Vietnam has only 268 COVID-19 cases and no deaths. The secret of its success lies in the speed of intervention. Like China’s, Vietnam’s communist regime has used its vast surveillance system. The country's economy is among the few that will grow in 2020. Multinationals are leaving China.
Hanoi (AsiaNews/Agencies) – Vietnam is winning the war against the COVID-19 virus. So far, it has 268 confirmed cases with no deaths. According to experts, its secret lies in the speed of its intervention.
On 1 February, the authorities suspended air links with China and shut down all schools and universities. Then they quarantined Vĩnh Phúc province, home to many migrants who worked in Wuhan (Hubei), the epicentre of the pandemic. They also imposed a mandatory 14-day quarantine on anyone arriving in the country from a risk area.
Unlike South Korea and Taiwan, two other successful examples of the fight against coronavirus, Vietnam is not in a position to carry out mass testing since its healthcare system is not well developed. For instance, Deutsche Welle reports that Ho Chi Minh City (ex Saigon), a metropolis of eight million inhabitants, has only 900 intensive care beds.
Its approach is closer to China’s draconian method, with the Communist Party controlling the whole decision-making process and implementing the measures military style.
To this end, the regime relies on an extensive surveillance system to contain the pandemic, imposing severe penalties on offenders. However, as with its Chinese neighbour, Vietnam’s data need to be viewed with some caution.

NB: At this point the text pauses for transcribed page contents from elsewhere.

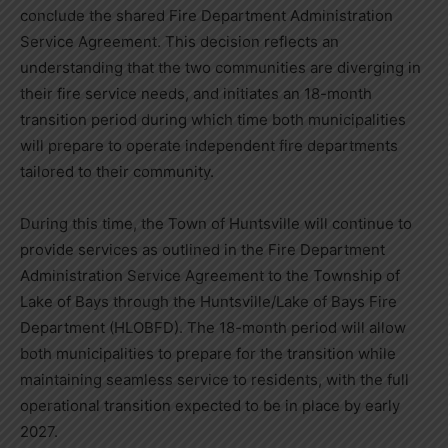
conclude the shared Fire Department Administration
Service Agreement. This decision reflects an
understanding that the two communities are diverging in
their fire service needs, and initiates an 18-month
transition period during which time both municipalities
will prepare to operate independent fire departments
tailored to their community.
During this time, the Town of Huntsville will continue to
provide services as outlined in the Fire Department
Administration Service Agreement to the Township of
Lake of Bays through the Huntsville/Lake of Bays Fire
Department (HLOBFD). The 18-month period will allow
both municipalities to prepare for the transition while
maintaining seamless service to residents, with the full
operational transition expected to be in place by early
2027.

Vietnam has one of the most dynamic economies in the world. According to the World Economic Forum, 45 million Vietnamese came out of poverty between 2002 and 2018. Per capita GDP is 2,500 dollars; life expectancy went from 71 years in 1990 to 76 in 2015. It has eight doctors per 10,000 people.
Although the pandemic has hit the economy hard, especially the tourism sector hard; the country appears to have absorbed the recessionary effects of the crisis better than many others.
The International Monetary Fund estimates that its GDP will grow 7 per cent in 2021, but this year, it will be limited to 2.7 per cent, a sharp drop over 2019 (7,02 per cent), but the best result in the region. By comparison, Philippines and Indonesia are expected to grow by 0.6 and 0.5 per cent respectively; Malaysia and Thailand are in a recession.
Much of Vietnam's future success will depend on the "great escape" from China. Thanks to the incentives of their governments, some US, Japanese, South Korean and European companies are moving production from mainland China to other countries that offer a cheaper labour force.
Among these, Vietnam appears to be the best placed to welcome companies leaving China. China Briefing notes that this process had already started 15 years ago. It then took greater importance with the onset of the trade war between China and the United States.
Samsung for example has moved part of its operations to Vietnam; Google and Nintendo have started doing the same, like many other large multinationals.